About this task
Read the records and gather each line that includes "medium".

Provided records
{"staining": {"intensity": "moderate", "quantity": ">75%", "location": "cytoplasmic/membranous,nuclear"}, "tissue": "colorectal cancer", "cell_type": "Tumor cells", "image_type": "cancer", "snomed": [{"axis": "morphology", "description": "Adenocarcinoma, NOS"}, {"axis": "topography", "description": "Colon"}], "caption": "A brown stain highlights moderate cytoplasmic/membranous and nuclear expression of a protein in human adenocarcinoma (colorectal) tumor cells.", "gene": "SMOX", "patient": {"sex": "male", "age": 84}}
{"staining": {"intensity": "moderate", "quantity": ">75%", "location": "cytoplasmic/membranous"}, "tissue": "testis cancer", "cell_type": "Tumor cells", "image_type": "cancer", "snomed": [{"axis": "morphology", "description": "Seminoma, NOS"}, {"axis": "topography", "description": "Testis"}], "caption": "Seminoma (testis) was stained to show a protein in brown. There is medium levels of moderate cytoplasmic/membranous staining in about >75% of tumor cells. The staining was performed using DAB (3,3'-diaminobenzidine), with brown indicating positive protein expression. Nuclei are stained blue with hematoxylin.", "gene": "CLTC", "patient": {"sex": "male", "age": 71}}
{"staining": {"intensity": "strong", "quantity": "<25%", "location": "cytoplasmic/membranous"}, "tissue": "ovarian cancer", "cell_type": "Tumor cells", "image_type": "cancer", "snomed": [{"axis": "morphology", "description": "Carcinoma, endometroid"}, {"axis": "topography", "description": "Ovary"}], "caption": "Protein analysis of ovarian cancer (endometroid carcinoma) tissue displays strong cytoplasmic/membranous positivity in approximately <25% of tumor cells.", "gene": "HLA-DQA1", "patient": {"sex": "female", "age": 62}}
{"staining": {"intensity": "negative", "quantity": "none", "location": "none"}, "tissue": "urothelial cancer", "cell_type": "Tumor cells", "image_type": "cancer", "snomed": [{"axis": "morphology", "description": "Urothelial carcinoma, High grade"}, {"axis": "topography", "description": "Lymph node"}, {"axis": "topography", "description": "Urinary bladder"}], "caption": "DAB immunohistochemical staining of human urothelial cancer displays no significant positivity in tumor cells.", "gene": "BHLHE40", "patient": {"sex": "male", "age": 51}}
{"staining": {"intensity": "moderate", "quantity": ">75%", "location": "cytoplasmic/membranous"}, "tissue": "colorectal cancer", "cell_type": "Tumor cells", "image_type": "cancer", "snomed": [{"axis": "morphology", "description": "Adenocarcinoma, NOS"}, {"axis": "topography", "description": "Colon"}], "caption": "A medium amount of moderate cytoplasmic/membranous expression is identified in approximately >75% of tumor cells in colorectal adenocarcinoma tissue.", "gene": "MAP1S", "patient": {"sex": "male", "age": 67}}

Result below
{"staining": {"intensity": "moderate", "quantity": ">75%", "location": "cytoplasmic/membranous"}, "tissue": "testis cancer", "cell_type": "Tumor cells", "image_type": "cancer", "snomed": [{"axis": "morphology", "description": "Seminoma, NOS"}, {"axis": "topography", "description": "Testis"}], "caption": "Seminoma (testis) was stained to show a protein in brown. There is medium levels of moderate cytoplasmic/membranous staining in about >75% of tumor cells. The staining was performed using DAB (3,3'-diaminobenzidine), with brown indicating positive protein expression. Nuclei are stained blue with hematoxylin.", "gene": "CLTC", "patient": {"sex": "male", "age": 71}}
{"staining": {"intensity": "moderate", "quantity": ">75%", "location": "cytoplasmic/membranous"}, "tissue": "colorectal cancer", "cell_type": "Tumor cells", "image_type": "cancer", "snomed": [{"axis": "morphology", "description": "Adenocarcinoma, NOS"}, {"axis": "topography", "description": "Colon"}], "caption": "A medium amount of moderate cytoplasmic/membranous expression is identified in approximately >75% of tumor cells in colorectal adenocarcinoma tissue.", "gene": "MAP1S", "patient": {"sex": "male", "age": 67}}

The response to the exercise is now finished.